> Work instructions
Give the data again exactly as it appears, excluding any pictures.
::::::
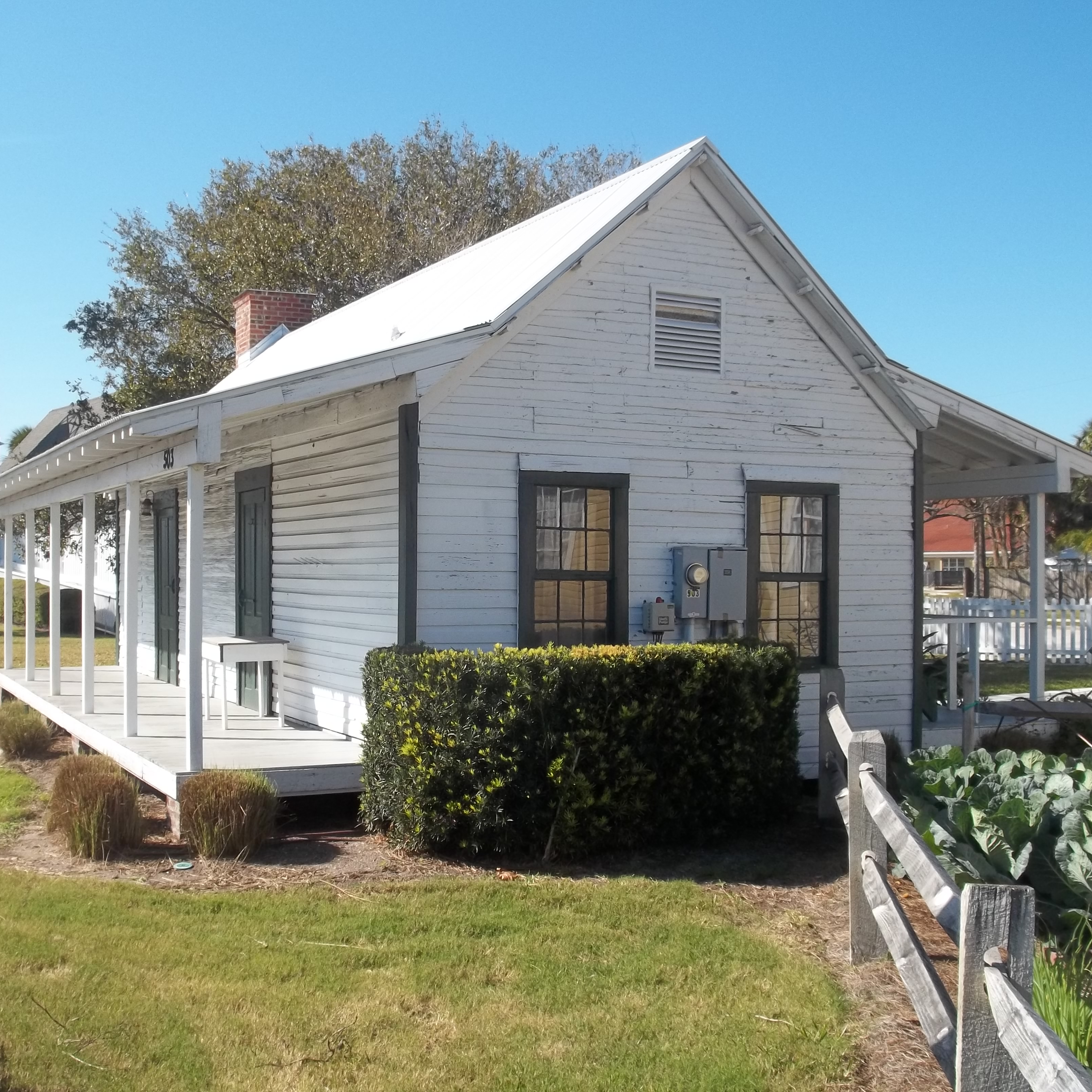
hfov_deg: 42.8
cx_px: 495
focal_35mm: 39
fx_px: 1392
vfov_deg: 42.8
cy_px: 547
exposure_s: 1/125
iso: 64
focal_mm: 5.9
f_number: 8
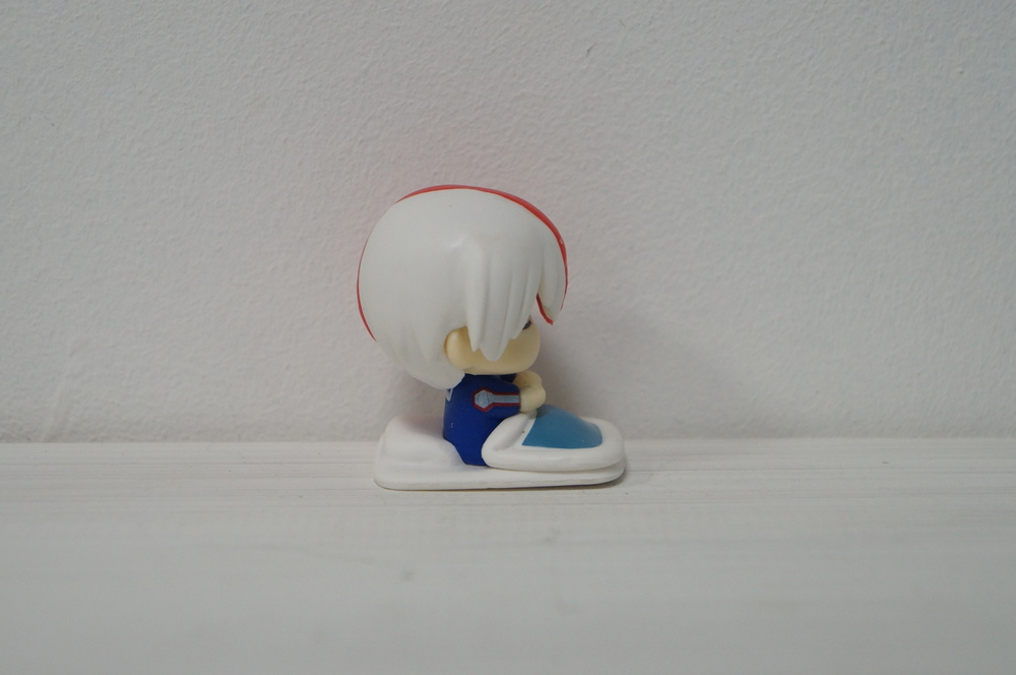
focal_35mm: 82
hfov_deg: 24.6
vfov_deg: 16.5
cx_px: 508
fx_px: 2325
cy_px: 338
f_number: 5.6
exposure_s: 1/100
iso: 1600
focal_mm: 55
::::::
> Your solution
hfov_deg: 42.8
cx_px: 495
focal_35mm: 39
fx_px: 1392
vfov_deg: 42.8
cy_px: 547
exposure_s: 1/125
iso: 64
focal_mm: 5.9
f_number: 8
focal_35mm: 82
hfov_deg: 24.6
vfov_deg: 16.5
cx_px: 508
fx_px: 2325
cy_px: 338
f_number: 5.6
exposure_s: 1/100
iso: 1600
focal_mm: 55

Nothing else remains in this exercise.